Yep, that was my first idea as well and the reason why I looked at the 
WINE source code. I already translated parts of their mlang.c to Delphi,
but as said above  their implementation is buggy and incomplete.

--
Arno Garrels


 
 
 --
 francois.pie...@overbyte.be
 The author of the freeware multi-tier middleware MidWare
 The author of the freeware Internet Component Suite (ICS)
 http://www.overbyte.be
 
 
 - Original Message -
 From: Arno Garrels arno.garr...@gmx.de
 To: ICS support mailing twsocket@elists.org
 Sent: Saturday, March 27, 2010 10:52 PM
 Subject: [twsocket] Charset conversion On-The-Fly
 
 
 Hi,
 
 You won't believe it, Windows neither provides an API to convert true
 multi-byte character streams On-The-Fly to Unicode nor an API to
 determine the number of bytes of such multi-byte character
 sequences.
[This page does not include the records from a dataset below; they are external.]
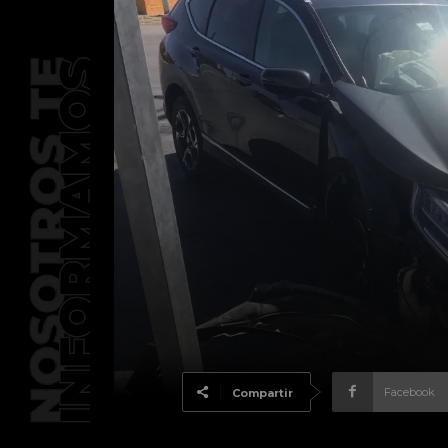
Facebook
Compartir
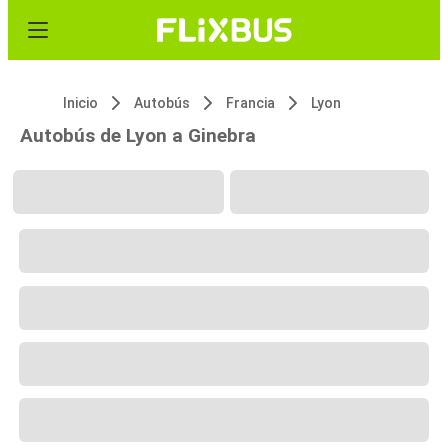
Inicio
Autobús
Francia
Lyon
Autobús de Lyon a Ginebra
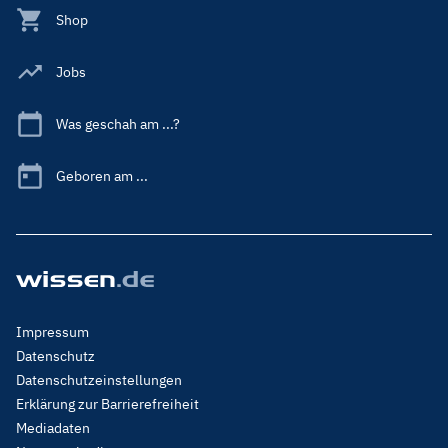
Shop
Jobs
Was geschah am ...?
Geboren am ...
Footer
Impressum
Menu
Datenschutz
Legal
Datenschutzeinstellungen
Erklärung zur Barrierefreiheit
Mediadaten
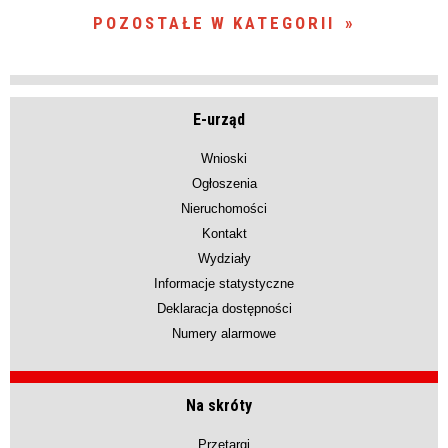
POZOSTAŁE W KATEGORII
E-urząd
Wnioski
Ogłoszenia
Nieruchomości
Kontakt
Wydziały
Informacje statystyczne
Deklaracja dostępności
Numery alarmowe
Na skróty
Przetargi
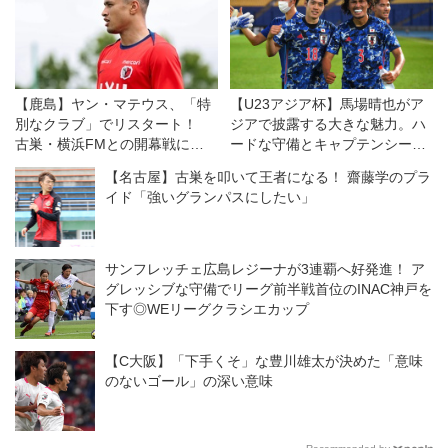
【鹿島】ヤン・マテウス、「特
【U23アジア杯】馬場晴也がア
別なクラブ」でリスタート！
ジアで披露する大きな魅力。ハ
古巣・横浜FMとの開幕戦に向
ードな守備とキャプテンシー、
けては「感情的な試合になる」
巧みなアシストとロングパス
【名古屋】古巣を叩いて王者になる！ 齋藤学のプラ
が「勝利を求めたい！」
イド「強いグランパスにしたい」
サンフレッチェ広島レジーナが3連覇へ好発進！ ア
グレッシブな守備でリーグ前半戦首位のINAC神戸を
下す◎WEリーグクラシエカップ
【C大阪】「下手くそ」な豊川雄太が決めた「意味
のないゴール」の深い意味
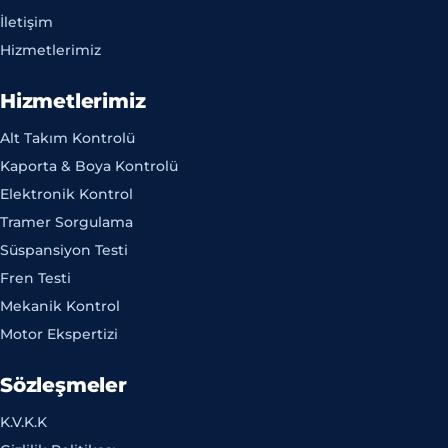
İletişim
Hizmetlerimiz
Hizmetlerimiz
Alt Takım Kontrolü
Kaporta & Boya Kontrolü
Elektronik Kontrol
Tramer Sorgulama
Süspansiyon Testi
Fren Testi
Mekanik Kontrol
Motor Ekspertizi
Sözleşmeler
K.V.K.K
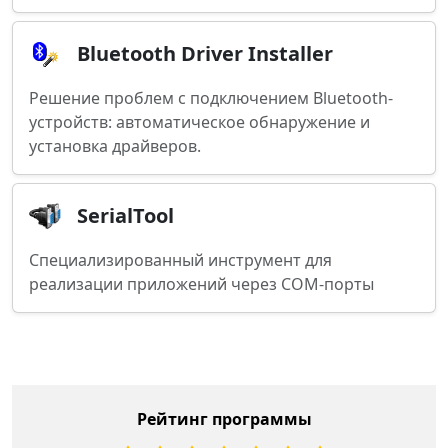
Bluetooth Driver Installer
Решение проблем с подключением Bluetooth-
устройств: автоматическое обнаружение и
установка драйверов.
SerialTool
Специализированный инструмент для
реализации приложений через COM-порты
Рейтинг программы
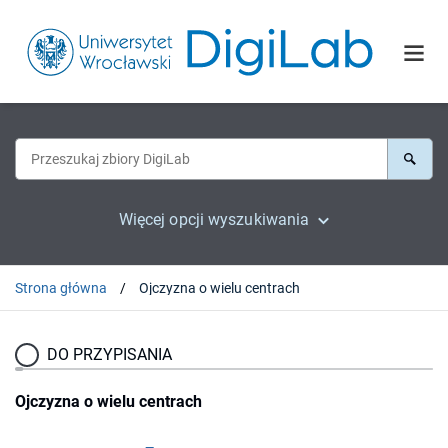
Więcej opcji wyszukiwania
Strona główna
Ojczyzna o wielu centrach
DO PRZYPISANIA
Ojczyzna o wielu centrach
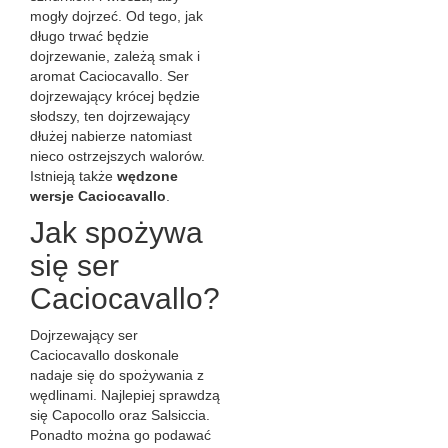
mogły dojrzeć. Od tego, jak
długo trwać będzie
dojrzewanie, zależą smak i
aromat Caciocavallo. Ser
dojrzewający krócej będzie
słodszy, ten dojrzewający
dłużej nabierze natomiast
nieco ostrzejszych walorów.
Istnieją także
wędzone
wersje Caciocavallo
.
Jak spożywa
się ser
Caciocavallo?
Dojrzewający ser
Caciocavallo doskonale
nadaje się do spożywania z
wędlinami. Najlepiej sprawdzą
się Capocollo oraz Salsiccia.
Ponadto można go podawać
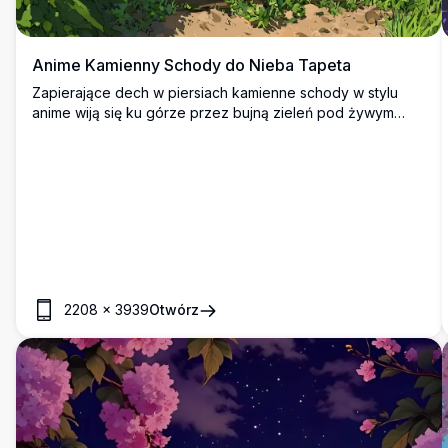
Anime Kamienny Schody do Nieba Tapeta
Zapierające dech w piersiach kamienne schody w stylu
anime wiją się ku górze przez bujną zieleń pod żywym
błękitnym niebem wypełnionym dramatycznymi chmurami
kłębiastymi. Rustykalna drewniana balustrada i polne kwiaty
dodają uroku temu spokojnemu, zainspirowanemu Ghibli
krajobrazowi.
2208
×
3939
Otwórz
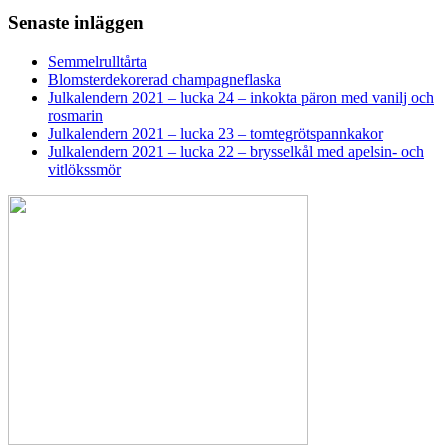
Senaste inläggen
Semmelrulltårta
Blomsterdekorerad champagneflaska
Julkalendern 2021 – lucka 24 – inkokta päron med vanilj och
rosmarin
Julkalendern 2021 – lucka 23 – tomtegrötspannkakor
Julkalendern 2021 – lucka 22 – brysselkål med apelsin- och
vitlökssmör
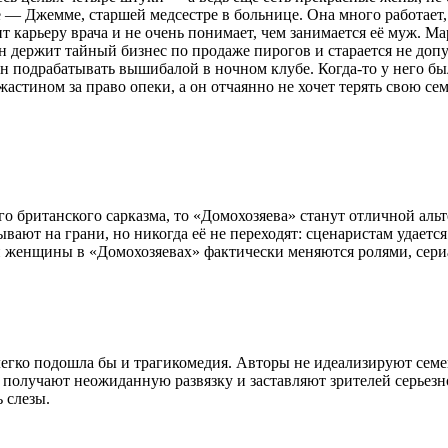
 — Джемме, старшей медсестре в больнице. Она много работает,
т карьеру врача и не очень понимает, чем занимается её муж. М
н держит тайный бизнес по продаже пирогов и старается не доп
 подрабатывать вышибалой в ночном клубе. Когда-то у него бы
астином за право опеки, а он отчаянно не хочет терять свою се
о британского сарказма, то «Домохозяева» станут отличной аль
вают на грани, но никогда её не переходят: сценаристам удаетс
и женщины в «Домохозяевах» фактически меняются ролями, сериа
 легко подошла бы и трагикомедия. Авторы не идеализируют сем
 получают неожиданную развязку и заставляют зрителей серьезно
 слезы.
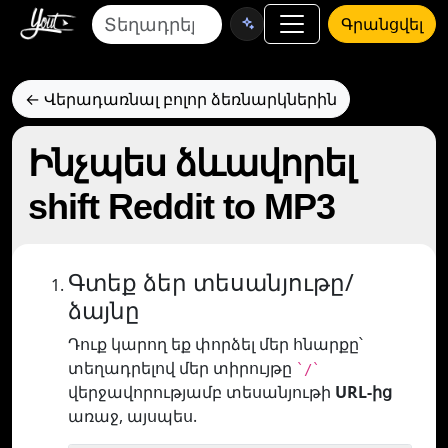
Գրանցվել
← Վերադառնալ բոլոր ձեռնարկներին
Ինչպես ձևավորել
shift Reddit to MP3
Գտեք ձեր տեսանյութը/
ձայնը
Դուք կարող եք փորձել մեր հնարքը՝
տեղադրելով մեր տիրույթը
`/`
վերջավորությամբ տեսանյութի
URL-ից
առաջ, այսպես.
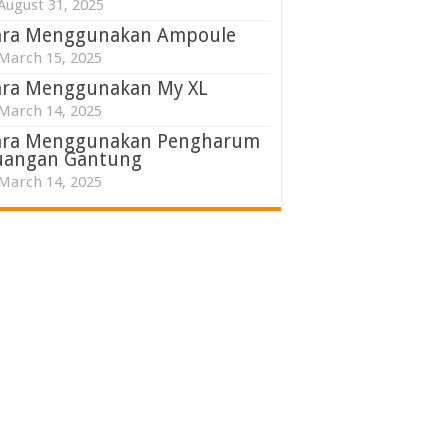
August 31, 2025
ara Menggunakan Ampoule
March 15, 2025
ara Menggunakan My XL
March 14, 2025
ara Menggunakan Pengharum
uangan Gantung
March 14, 2025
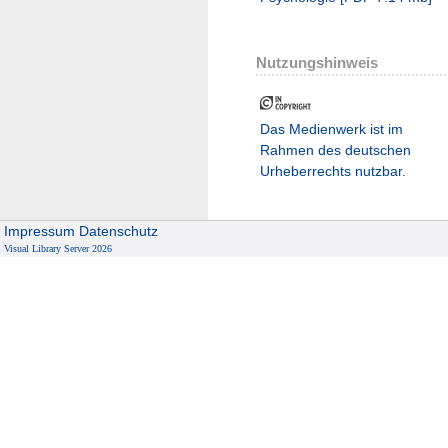
Nutzungshinweis
Das Medienwerk ist im
Rahmen des deutschen
Urheberrechts nutzbar.
Impressum
Datenschutz
Visual Library Server 2026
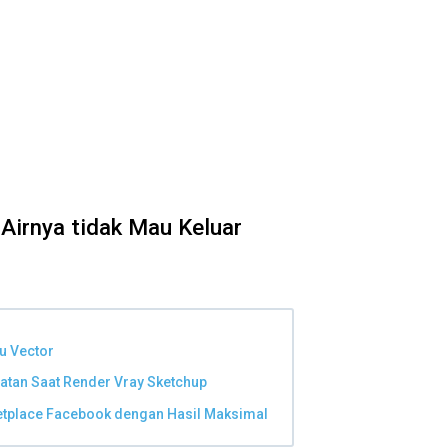
Airnya tidak Mau Keluar
ru Vector
atan Saat Render Vray Sketchup
etplace Facebook dengan Hasil Maksimal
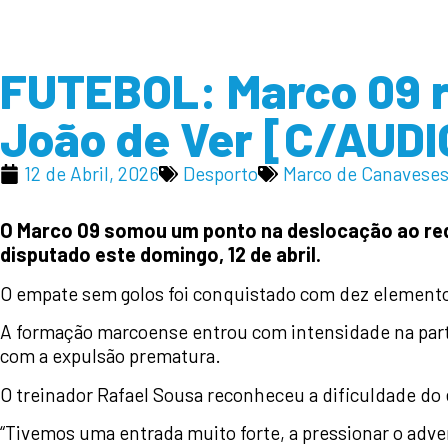
FUTEBOL: Marco 09 r
João de Ver [C/AUDI
12 de Abril, 2026
Desporto
Marco de Canavese
O Marco 09 somou um ponto na deslocação ao redut
disputado este domingo, 12 de abril.
O empate sem golos foi conquistado com dez elementos
A formação marcoense entrou com intensidade na partid
com a expulsão prematura.
O treinador Rafael Sousa reconheceu a dificuldade do 
“Tivemos uma entrada muito forte, a pressionar o adver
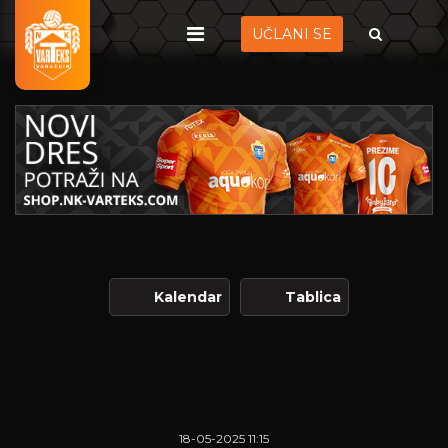
UČLANI SE
Kalendar
Tablica
18-05-2025 11:15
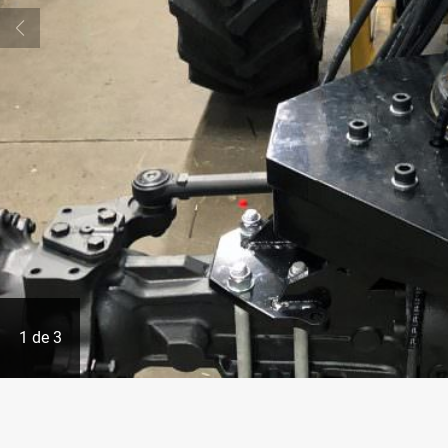
1
de
3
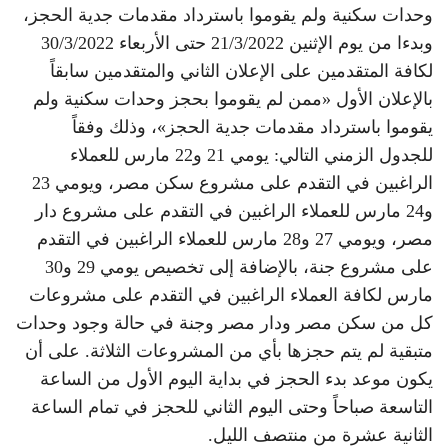
وحدات سكنية ولم يقوموا باسترداد مقدمات جدية الحجز،
وبدءا من يوم الإثنين 21/3/2022 حتى الأربعاء 30/3/2022
لكافة المتقدمين على الإعلان الثاني والمتقدمين سابقاً
بالإعلان الأول «ممن لم يقوموا بحجز وحدات سكنية ولم
يقوموا باسترداد مقدمات جدية الحجز»، وذلك وفقاً
للجدول الزمني التالي: يومي 21 و22 مارس للعملاء
الراغبين في التقدم على مشروع سكن مصر، ويومي 23
و24 مارس للعملاء الراغبين في التقدم على مشروع دار
مصر، ويومي 27 و28 مارس للعملاء الراغبين في التقدم
على مشروع جنة، بالإضافة إلى تخصيص يومي 29 و30
مارس لكافة العملاء الراغبين في التقدم على مشروعات
كل من سكن مصر ودار مصر وجنة في حالة وجود وحدات
متبقية لم يتم حجزها بأي من المشروعات الثلاثة. على أن
يكون موعد بدء الحجز في بداية اليوم الأول من الساعة
التاسعة صباحاً وحتى اليوم الثاني للحجز في تمام الساعة
الثانية عشرة من منتصف الليل.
I do not speak about the double-byte charsets.
 
 Let's say we receive an ansi-stream encoded with code page 50220
 (iso-2020-jp). Those 7-bit encodings are still frequently used in
 emails or
 HTML in Far East. They use ESC-sequences to shift in or out another
 encoding
 mode.
 
 Example:
 array [0..9] of Byte = ($1B, $24, $42, $21, $41, $21, $41, $1B, $28,
 $42); The leading ESC-sequence $1B, $24, $42 tells the decoder to
 treat the following bytes as double-byte characters ($21, $41, $21,
 $41) and the trailing ESC-sequence shifts back to ASCII mode. This
 sample should translate to two Unicode code points ~~ correctly.
 
 It's easy to imagine what will happen if we do not pass the entire
 sequence
 to MultiByteToWideChar() but, for instance, split up in two chunks.
 Where the first chunk $1B, $24, $42, $21, $41 should translate
 just fine, however the second $21, $41, $1B, $28, $42 translates
 to garbage since there is no longer a leading ESC-sequence.
 
 AFAIK there are two possible solutions.
 
 1.) Internet Explorer's (v5+) MLang.dll provides a much better API.
 ConvertInetMultibyteToUnicode() takes and returns a Mode value
 that must be initialized to zero on the first call. After converting
 the first chunk Mode returns a value  0. Passing this to convert
 the second chunk results in a correctly translated second chunk.
 ConvertInetMultibyteToUnicode() also returns the number of translated
 source
 bytes which is rather useful too.
 
 2.) GNU library iconv.dll which is under LGPL.